# Circular Motion Basics

• Circular motion refers to the movement of an object along the circumference of a circle or rotation along a circular path.

• It can be uniform, with a constant angular rate, or non-uniform, with a changing rate of rotation.

• The rotating object maintains a constant distance from a central point, often termed the centre of rotation.

• Circular movement is a result of a centripetal force, directing toward the centre and causing the object to follow a circular path.

# Centripetal Force

• Centripetal force is a force that makes a body follow a curved path—specifically in a circular path.

• Its direction is always orthogonal to the motion of the body and towards the fixed point of the instantaneous centre of curvature of the path.

• Centripetal force is calculated using the formula: F = mv^2/r, where:

• m = mass of the object,
• v = velocity of the object,
• r = radius of the circular path.

# Centrifugal Force

• In some cases, you may come across the concept of centrifugal force.
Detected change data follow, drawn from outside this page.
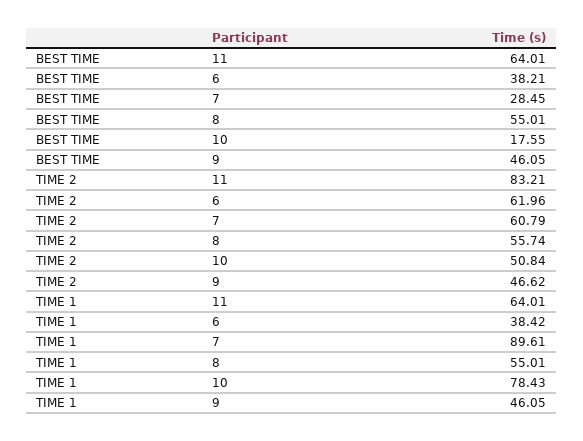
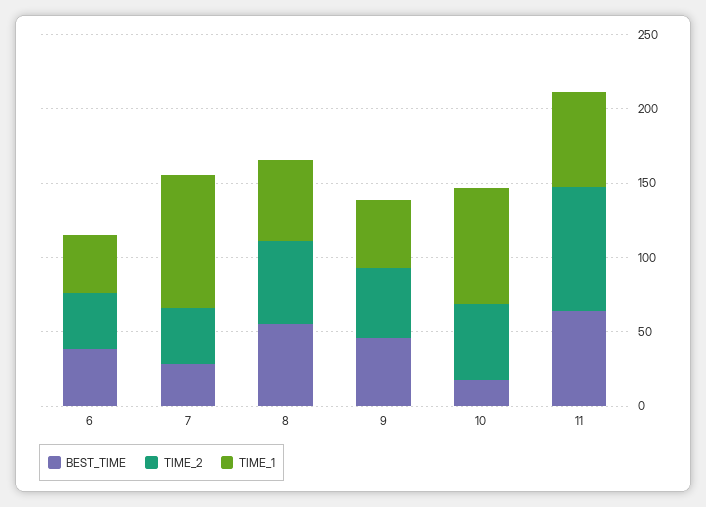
  {
    "BEST TIME": {
      "11": 64.01,
      "6": 38.21,
      "7": 28.45,
      "8": 55.01,
      "10": 17.55,
      "9": 46.05
    },
    "TIME 2": {
      "11": 83.21,
-     "6": 61.96,
+     "6": 40,
-     "7": 60.79,
+     "7": 40,
      "8": 55.74,
      "10": 50.84,
      "9": 46.62
    },
    "TIME 1": {
      "11": 64.01,
      "6": 38.42,
      "7": 89.61,
      "8": 55.01,
      "10": 78.43,
      "9": 46.05
    }
  }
• Centrifugal force is often considered a “fictitious” force. It does not come into play when analysing an object’s motion from an inertial reference frame.

• However, it’s sometimes useful when analysing motion from a rotating perspective (a non-inertial reference frame).

• You may think of it as an “outward force” that balances the centripetal force in a rotating system.

# Angular Velocity and Acceleration

• Angular velocity is the rate of change of an angle with respect to time. It is represented as ω and given by the formula: ω = Δθ/Δt.

• Angular acceleration is the rate of change of angular velocity with respect to time. It is represented as α and is given by the formula: α = Δω/Δt.

# Tangential Velocity and Acceleration

• Tangential velocity is the linear speed of any object moving along the circular path. It is perpendicular to the radius of the path.

• Tangential acceleration is the rate of change of the tangential velocity. It points along the curve in the direction of the velocity vector.

# Some Practical Circular Motion Scenarios

• In reality, many motions are circular, such as the rotation of planets around stars, electrons around nuclei, and cars rounding bends.

• It’s crucial to understand that circular motion, whether uniform or non-uniform, involves acceleration. Even if the speed stays constant, the object is accelerating because its direction of motion is constantly changing.